» **PROBLEM DETAILS**: Transcribe the lines below exactly. No image belongs in the transcription.

» **RECORDS FOR THIS TASK**:
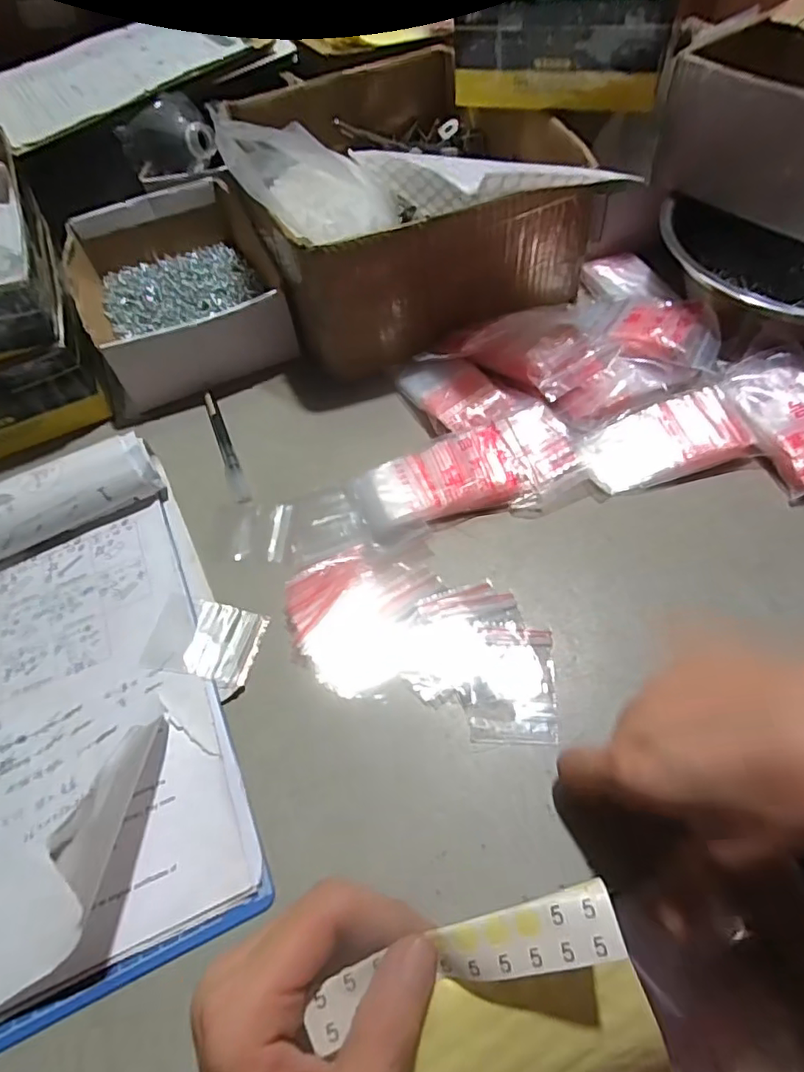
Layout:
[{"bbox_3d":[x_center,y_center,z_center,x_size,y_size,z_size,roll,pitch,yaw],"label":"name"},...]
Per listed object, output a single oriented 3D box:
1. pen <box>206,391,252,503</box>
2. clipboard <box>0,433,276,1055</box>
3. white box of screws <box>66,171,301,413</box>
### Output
[{"bbox_3d":[-0.146,-0.074,0.463,0.013,0.007,0.127,-23,57,-9],"label":"pen"},{"bbox_3d":[-0.223,0.085,0.316,0.226,0.074,0.314,-25,57,-10],"label":"clipboard"},{"bbox_3d":[-0.226,-0.243,0.558,0.166,0.066,0.255,-23,57,-9],"label":"white box of screws"}]

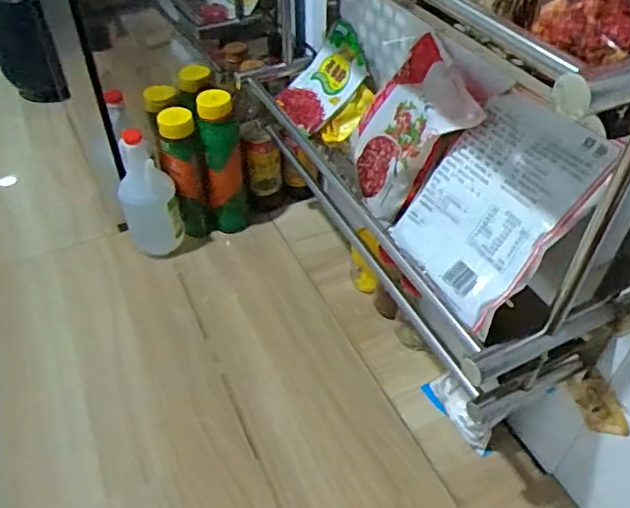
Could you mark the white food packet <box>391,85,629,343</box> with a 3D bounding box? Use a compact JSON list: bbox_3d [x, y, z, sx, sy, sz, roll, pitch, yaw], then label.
[{"bbox_3d":[0.165,-0.046,0.533,0.015,0.190,0.147,15,25,-45],"label":"white food packet"}]

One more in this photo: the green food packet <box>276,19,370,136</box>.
[{"bbox_3d":[0.014,-0.246,0.801,0.144,0.024,0.125,-49,46,10],"label":"green food packet"}]

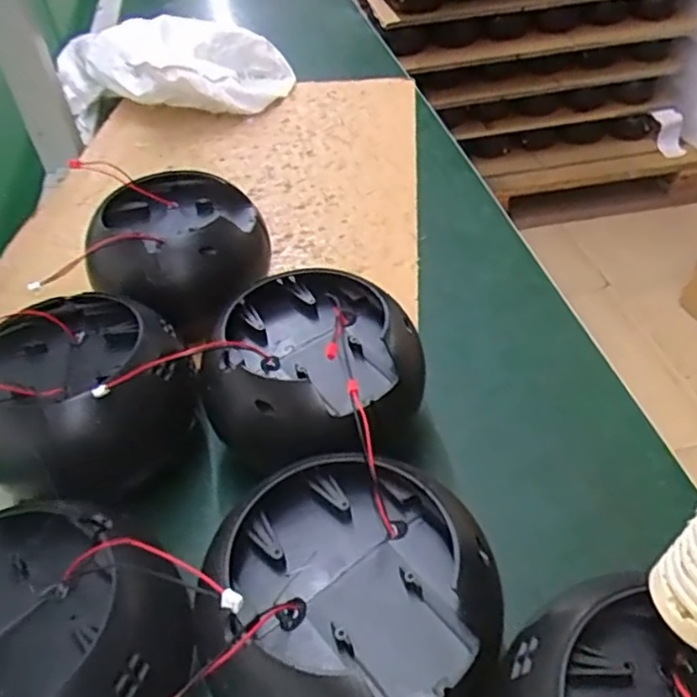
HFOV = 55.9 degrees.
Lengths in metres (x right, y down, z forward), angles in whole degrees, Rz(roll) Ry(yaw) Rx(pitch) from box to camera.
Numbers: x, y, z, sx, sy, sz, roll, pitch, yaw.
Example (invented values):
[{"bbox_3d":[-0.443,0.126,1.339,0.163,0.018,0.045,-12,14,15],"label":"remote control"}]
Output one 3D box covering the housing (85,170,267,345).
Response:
[{"bbox_3d":[-0.121,-0.064,0.496,0.120,0.092,0.117,-3,44,3],"label":"housing"}]

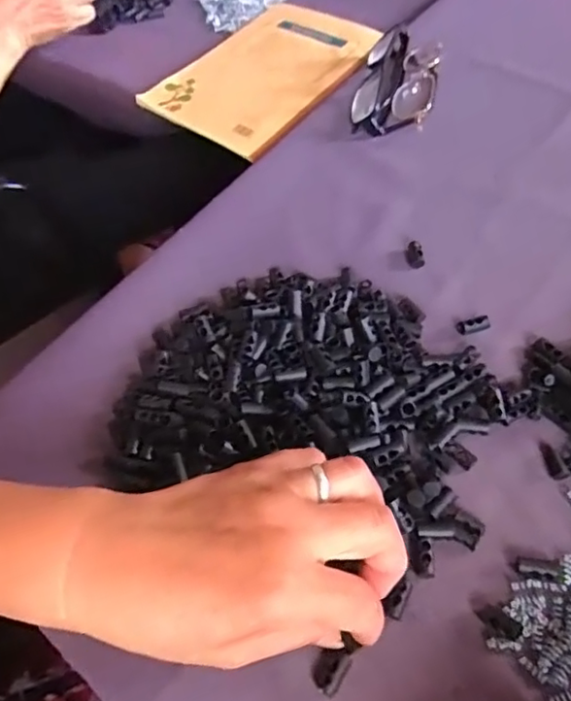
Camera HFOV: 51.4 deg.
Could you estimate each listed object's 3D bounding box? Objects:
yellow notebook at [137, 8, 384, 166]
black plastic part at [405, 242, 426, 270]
[{"bbox_3d":[-0.016,-0.263,0.558,0.156,0.012,0.202,33,65,25],"label":"yellow notebook"},{"bbox_3d":[0.088,-0.065,0.403,0.012,0.006,0.020,-4,55,4],"label":"black plastic part"}]

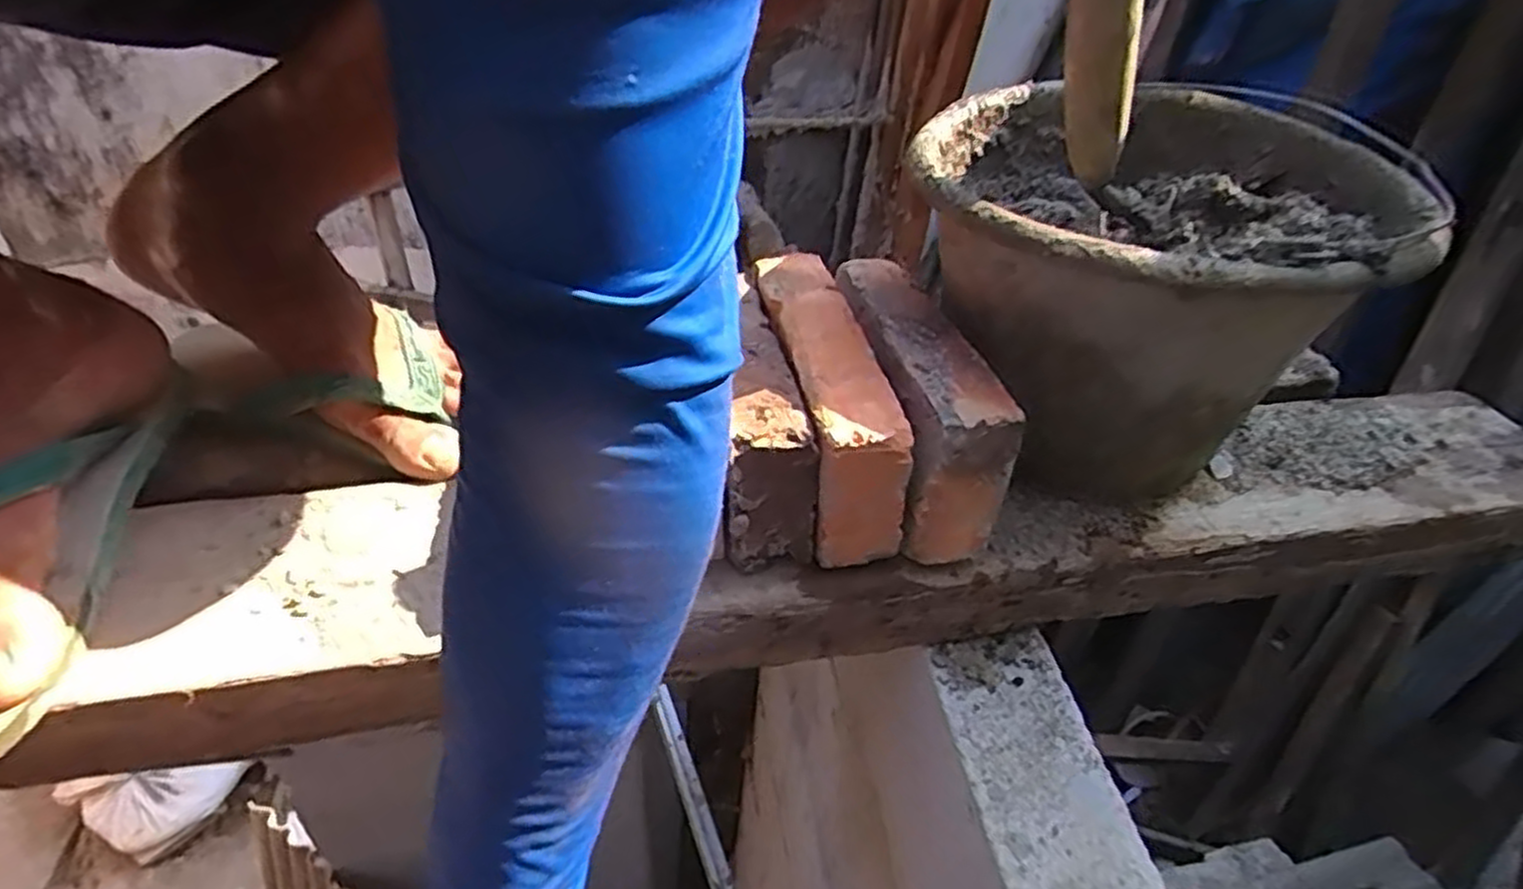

» **YOUR RESPONSE**:
Layout:
[{"bbox_3d":[x_center,y_center,z_center,x_size,y_size,z_size,roll,pitch,yaw],"label":"name"},...]
Per listed object, output a single oriented 3D box:
1. pen <box>206,391,252,503</box>
2. clipboard <box>0,433,276,1055</box>
3. white box of screws <box>66,171,301,413</box>
### Output
[{"bbox_3d":[-0.146,-0.074,0.463,0.013,0.007,0.127,-23,57,-9],"label":"pen"},{"bbox_3d":[-0.223,0.085,0.316,0.226,0.074,0.314,-25,57,-10],"label":"clipboard"},{"bbox_3d":[-0.226,-0.243,0.558,0.166,0.066,0.255,-23,57,-9],"label":"white box of screws"}]

Could you mark the white food packet <box>391,85,629,343</box> with a 3D bounding box? Use a compact JSON list: bbox_3d [x, y, z, sx, sy, sz, roll, pitch, yaw], then label.
[{"bbox_3d":[0.165,-0.046,0.533,0.015,0.190,0.147,15,25,-45],"label":"white food packet"}]

One more in this photo: the green food packet <box>276,19,370,136</box>.
[{"bbox_3d":[0.014,-0.246,0.801,0.144,0.024,0.125,-49,46,10],"label":"green food packet"}]

HFOV = 55.9 degrees.
Lengths in metres (x right, y down, z forward), angles in whole degrees, Rz(roll) Ry(yaw) Rx(pitch) from box to camera.
Numbers: x, y, z, sx, sy, sz, roll, pitch, yaw.
Example (invented values):
[{"bbox_3d":[-0.443,0.126,1.339,0.163,0.018,0.045,-12,14,15],"label":"remote control"}]
Output one 3D box covering the housing (85,170,267,345).
Response:
[{"bbox_3d":[-0.121,-0.064,0.496,0.120,0.092,0.117,-3,44,3],"label":"housing"}]

Camera HFOV: 51.4 deg.
Could you estimate each listed object's 3D bounding box? Objects:
yellow notebook at [137, 8, 384, 166]
black plastic part at [405, 242, 426, 270]
[{"bbox_3d":[-0.016,-0.263,0.558,0.156,0.012,0.202,33,65,25],"label":"yellow notebook"},{"bbox_3d":[0.088,-0.065,0.403,0.012,0.006,0.020,-4,55,4],"label":"black plastic part"}]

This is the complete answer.